Tuesday, May 3, 2011

"A teaspoon of light in the darkest tunnel"

Originally posted on my blog.  To see Bill Charlebois' prompt, check his blog.  For more, join our group!
Image created for Collage Obsession Challenge with  the help of  FlyPaper Textures.

Over at 14 Secrets we are missing our friend Deb Gilchrist.  We have several art projects that we are working on in order to channel our feelings, soothe our grief, and create gifts for each other and Deb's family.  One of the activities we are working on is a garland of inspiration and healing.  We are actually creating paper chains from links inspired by daily prompts.  Today was my turn to provide the prompt.  I had been watching a most wonderful video about some work being done with the Christchurch earthquake and this clip really got me thinking.  

Peter O'Conner (Associate Professor at the School of Critical Studies in Education of Auckland University) was working in the rubble in the 2008 earthquake in Sichuan China and previous to that with victims of abuse and violence, using drama and art education to provide therapeutic activities for folks struggling in that situation.  Now he’s part of the Auckland University initiative which offers arts based workshops to Christchurch earthquake victims. These workshops are creative responses for schools, very practical strategies, ways to deal with, make sense of what happened.  They are not doing this as "therapists" he emphasizes.

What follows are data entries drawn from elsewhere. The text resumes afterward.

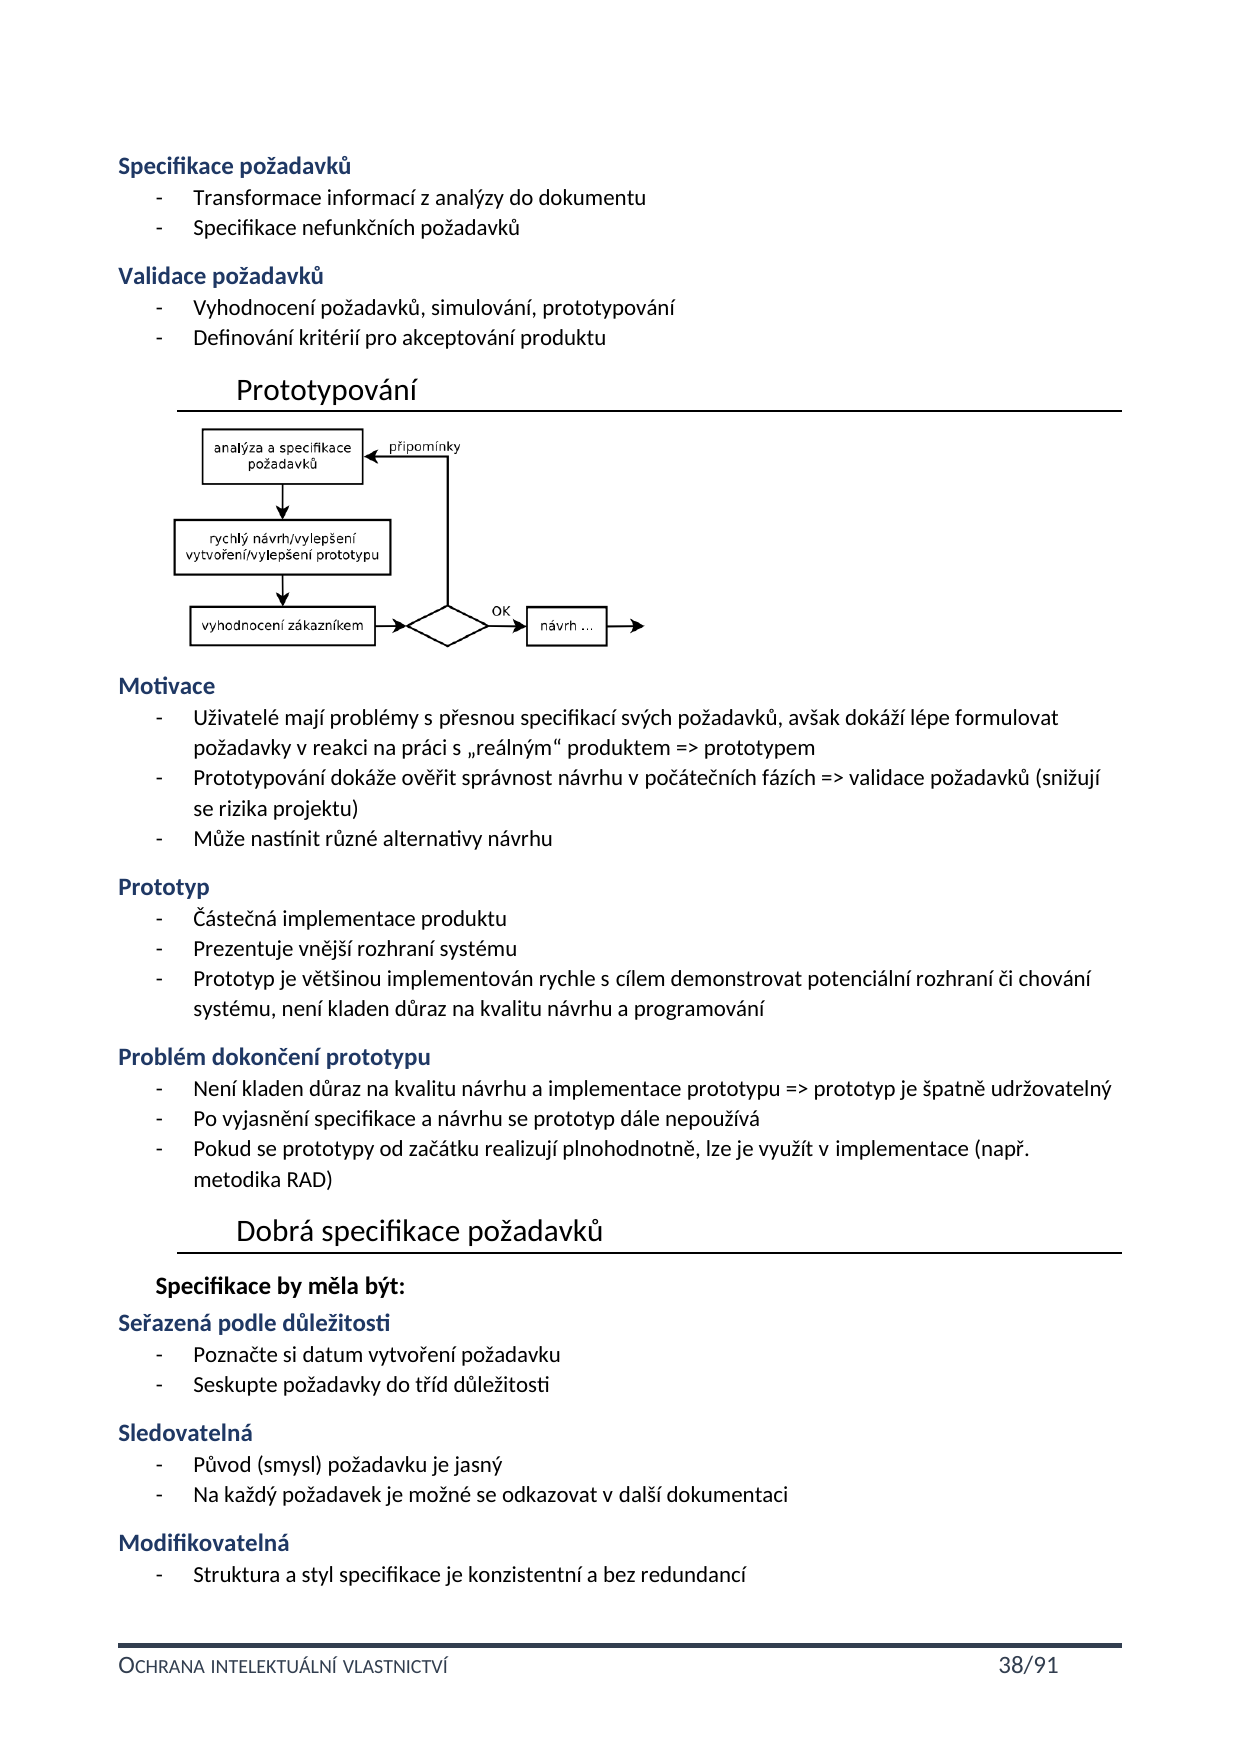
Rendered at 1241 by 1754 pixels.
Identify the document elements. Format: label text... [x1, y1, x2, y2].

list Může nastínit různé alternativy návrhu [156, 824, 1122, 852]
subtitle Dobrá specifikace požadavků [177, 1212, 1122, 1252]
list Specifikace nefunkčních požadavků [156, 213, 1122, 241]
subtitle Prototypování [177, 370, 1122, 410]
subtitle Sledovatelná [118, 1417, 1122, 1448]
list Struktura a styl specifikace je konzistentní a bez redundancí [156, 1560, 1122, 1588]
picture [170, 425, 649, 651]
subtitle Motivace [118, 429, 1122, 701]
list Částečná implementace produktu [156, 904, 1122, 932]
list Definování kritérií pro akceptování produktu [156, 323, 1122, 351]
subtitle Problém dokončení prototypu [118, 1041, 1122, 1072]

In one particularly amazing workshop he tells the first lines of a story.
“A girl gets up and gets ready to visit her grandmother.  As she is getting ready, she trips and tears her cloth of dreams.”  Peter then says "Normally I would have a picture book and show you what that would look like, but I don’t have one with me.  So can you imagine what it would be like to tear you cloth of dreams?"
One child says "I think all the dreams disappear."
Another child says "I think it's the saddest thing that could happen to you if you tear your cloth of dreams."
Peter then says "Could we create a new cloth of dreams?"   The children use crayons on plain muslin filling it with all wonderful things.
Peter then suggests that maybe the girl in the story would be able to repair her cloth of dreams if she had the right thread.  “And if we could create a thread that could repair anyone’s cloth of dreams, wouldn’t that be great?”  So he asks "What would the recipe be for the magic thread, to repair this cloth of dreams of the little girl who tripped and tore her cloth while getting ready to see her grandmother?"

There were many wonderful answers but here’s one little girl’s particularly poignant list:
"…for special thread you will need:
1 tsp of light in the darkest tunnel
10 cups of love
2 tsp of belief
1/2 cup of adventure
3/4 cup of hope"

Finally they had a very complete list so Peter asked, “how would you combine them?”  "You need a cloud bowl to put everything in."

So they created an imaginary “cloud bowl,” that they all held in the center of their circle.  And then they put the various elements into the cloud bowl.  Peter asked for sensory type descriptions of these elements.  Is 2 tsp. of belief light or heavy?  What color is love?  Does hope have a scent?  And with each description, the element went into the bowl.

Finally the little girl who had the list above said “now we need the teaspoon of light in the darkest tunnel.” The teachers all had tears in their eyes.  Everyone had a sharp intake of breath as if to say, did she really just say that?  Did someone in our room really say that?  It was what Peter called a "the moment of gift" recognized by everyone in the room.  Then Peter asked “how do you add a teaspoon of light in the darkest tunnel to our cloud bowl?”  The little girl said, “you need to sprinkle the light in,” as she mimed sprinkling a teaspoon of light into the cloud bowl.  “See,” she said, “the light goes through everything!" 

Just beautiful!

So my prompt for us was "what would we add to the recipe for this magical thread that would repair our cloth of dreams?" 

1 comment:

Looby Loo said...

Thank you for sharing this beautiful story. It's totally inspiring and showas the power of the the imagination to heal and provide hope. I came to your blog via Barb Kobe, and I love it!